- **WHAT TO WORK ON**
Copy each line of the records below, keeping every word, spelling, and punctuation mark unchanged.

(Data records)
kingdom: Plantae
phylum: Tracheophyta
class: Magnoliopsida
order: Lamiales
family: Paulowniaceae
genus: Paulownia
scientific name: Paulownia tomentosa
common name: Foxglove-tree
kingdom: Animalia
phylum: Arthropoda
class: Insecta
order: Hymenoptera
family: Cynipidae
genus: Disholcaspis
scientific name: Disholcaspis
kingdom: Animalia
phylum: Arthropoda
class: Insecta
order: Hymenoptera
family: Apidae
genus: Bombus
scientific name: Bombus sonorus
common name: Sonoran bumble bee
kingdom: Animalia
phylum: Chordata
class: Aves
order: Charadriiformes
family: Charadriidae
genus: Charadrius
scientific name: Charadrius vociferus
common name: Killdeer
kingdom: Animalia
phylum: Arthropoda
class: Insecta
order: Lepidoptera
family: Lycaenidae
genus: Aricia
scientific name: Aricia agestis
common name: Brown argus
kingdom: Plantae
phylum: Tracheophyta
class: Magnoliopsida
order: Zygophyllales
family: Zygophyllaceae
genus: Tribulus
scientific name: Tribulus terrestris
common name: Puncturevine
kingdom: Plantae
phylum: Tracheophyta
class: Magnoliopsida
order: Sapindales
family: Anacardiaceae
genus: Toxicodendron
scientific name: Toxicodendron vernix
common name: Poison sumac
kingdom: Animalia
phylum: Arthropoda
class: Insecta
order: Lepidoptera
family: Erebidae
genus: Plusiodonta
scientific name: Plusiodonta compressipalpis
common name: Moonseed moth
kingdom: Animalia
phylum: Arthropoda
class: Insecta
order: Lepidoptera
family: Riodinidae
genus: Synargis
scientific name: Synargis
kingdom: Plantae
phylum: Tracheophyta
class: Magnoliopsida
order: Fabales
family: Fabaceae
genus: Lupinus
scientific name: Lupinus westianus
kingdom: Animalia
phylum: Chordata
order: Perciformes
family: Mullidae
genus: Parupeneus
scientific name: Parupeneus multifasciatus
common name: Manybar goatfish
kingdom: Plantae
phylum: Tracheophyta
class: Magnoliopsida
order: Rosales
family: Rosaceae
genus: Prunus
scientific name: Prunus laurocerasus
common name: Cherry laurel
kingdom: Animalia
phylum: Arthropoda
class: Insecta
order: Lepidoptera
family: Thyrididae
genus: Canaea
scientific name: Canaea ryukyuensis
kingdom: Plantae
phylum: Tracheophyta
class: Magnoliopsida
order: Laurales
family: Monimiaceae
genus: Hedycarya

- **ANSWER TO THE TASK**
kingdom: Plantae
phylum: Tracheophyta
class: Magnoliopsida
order: Lamiales
family: Paulowniaceae
genus: Paulownia
scientific name: Paulownia tomentosa
common name: Foxglove-tree
kingdom: Animalia
phylum: Arthropoda
class: Insecta
order: Hymenoptera
family: Cynipidae
genus: Disholcaspis
scientific name: Disholcaspis
kingdom: Animalia
phylum: Arthropoda
class: Insecta
order: Hymenoptera
family: Apidae
genus: Bombus
scientific name: Bombus sonorus
common name: Sonoran bumble bee
kingdom: Animalia
phylum: Chordata
class: Aves
order: Charadriiformes
family: Charadriidae
genus: Charadrius
scientific name: Charadrius vociferus
common name: Killdeer
kingdom: Animalia
phylum: Arthropoda
class: Insecta
order: Lepidoptera
family: Lycaenidae
genus: Aricia
scientific name: Aricia agestis
common name: Brown argus
kingdom: Plantae
phylum: Tracheophyta
class: Magnoliopsida
order: Zygophyllales
family: Zygophyllaceae
genus: Tribulus
scientific name: Tribulus terrestris
common name: Puncturevine
kingdom: Plantae
phylum: Tracheophyta
class: Magnoliopsida
order: Sapindales
family: Anacardiaceae
genus: Toxicodendron
scientific name: Toxicodendron vernix
common name: Poison sumac
kingdom: Animalia
phylum: Arthropoda
class: Insecta
order: Lepidoptera
family: Erebidae
genus: Plusiodonta
scientific name: Plusiodonta compressipalpis
common name: Moonseed moth
kingdom: Animalia
phylum: Arthropoda
class: Insecta
order: Lepidoptera
family: Riodinidae
genus: Synargis
scientific name: Synargis
kingdom: Plantae
phylum: Tracheophyta
class: Magnoliopsida
order: Fabales
family: Fabaceae
genus: Lupinus
scientific name: Lupinus westianus
kingdom: Animalia
phylum: Chordata
order: Perciformes
family: Mullidae
genus: Parupeneus
scientific name: Parupeneus multifasciatus
common name: Manybar goatfish
kingdom: Plantae
phylum: Tracheophyta
class: Magnoliopsida
order: Rosales
family: Rosaceae
genus: Prunus
scientific name: Prunus laurocerasus
common name: Cherry laurel
kingdom: Animalia
phylum: Arthropoda
class: Insecta
order: Lepidoptera
family: Thyrididae
genus: Canaea
scientific name: Canaea ryukyuensis
kingdom: Plantae
phylum: Tracheophyta
class: Magnoliopsida
order: Laurales
family: Monimiaceae
genus: Hedycarya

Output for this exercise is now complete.